▶ [Requirement] Update the text of the records below by replacing every "Wielkość pliku" with "Rozmiar pliku" and leaving everything else unchanged. Omit the pictures from your answer.

▶ [Data for the task]
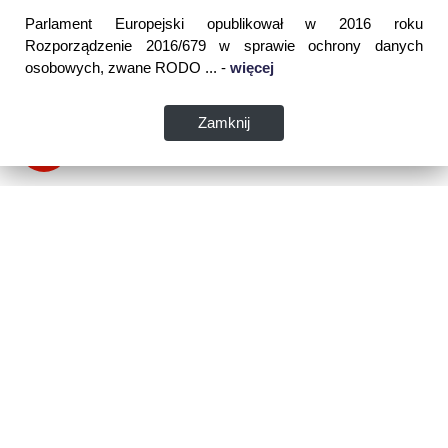
Parlament Europejski opublikował w 2016 roku
Rozporządzenie 2016/679 w sprawie ochrony danych
osobowych, zwane RODO ... -
więcej
Zamknij
Dane kontaktowe:
WSPIA Rzeszowska Szkoła Wyższa
ul. Cegielniana 14 (boczna al. Rejtana)
35-310 Rzeszów
tel. 17 867 04 00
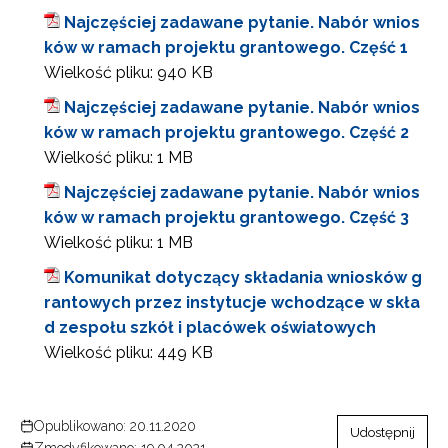
Najczęściej zadawane pytanie. Nabór wnios
ków w ramach projektu grantowego. Część 1
Wielkość pliku:
940 KB
Najczęściej zadawane pytanie. Nabór wnios
ków w ramach projektu grantowego. Część 2
Wielkość pliku:
1 MB
Najczęściej zadawane pytanie. Nabór wnios
ków w ramach projektu grantowego. Część 3
Wielkość pliku:
1 MB
Komunikat dotyczący składania wniosków g
rantowych przez instytucje wchodzące w skła
d zespołu szkół i placówek oświatowych
Wielkość pliku:
449 KB
Opublikowano: 20.11.2020
Udostępnij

▶ [Task response]
Parlament Europejski opublikował w 2016 roku
Rozporządzenie 2016/679 w sprawie ochrony danych
osobowych, zwane RODO ... -
więcej
Zamknij
Dane kontaktowe:
WSPIA Rzeszowska Szkoła Wyższa
ul. Cegielniana 14 (boczna al. Rejtana)
35-310 Rzeszów
tel. 17 867 04 00
Najczęściej zadawane pytanie. Nabór wnios
ków w ramach projektu grantowego. Część 1
Rozmiar pliku:
940 KB
Najczęściej zadawane pytanie. Nabór wnios
ków w ramach projektu grantowego. Część 2
Rozmiar pliku:
1 MB
Najczęściej zadawane pytanie. Nabór wnios
ków w ramach projektu grantowego. Część 3
Rozmiar pliku:
1 MB
Komunikat dotyczący składania wniosków g
rantowych przez instytucje wchodzące w skła
d zespołu szkół i placówek oświatowych
Rozmiar pliku:
449 KB
Opublikowano: 20.11.2020
Udostępnij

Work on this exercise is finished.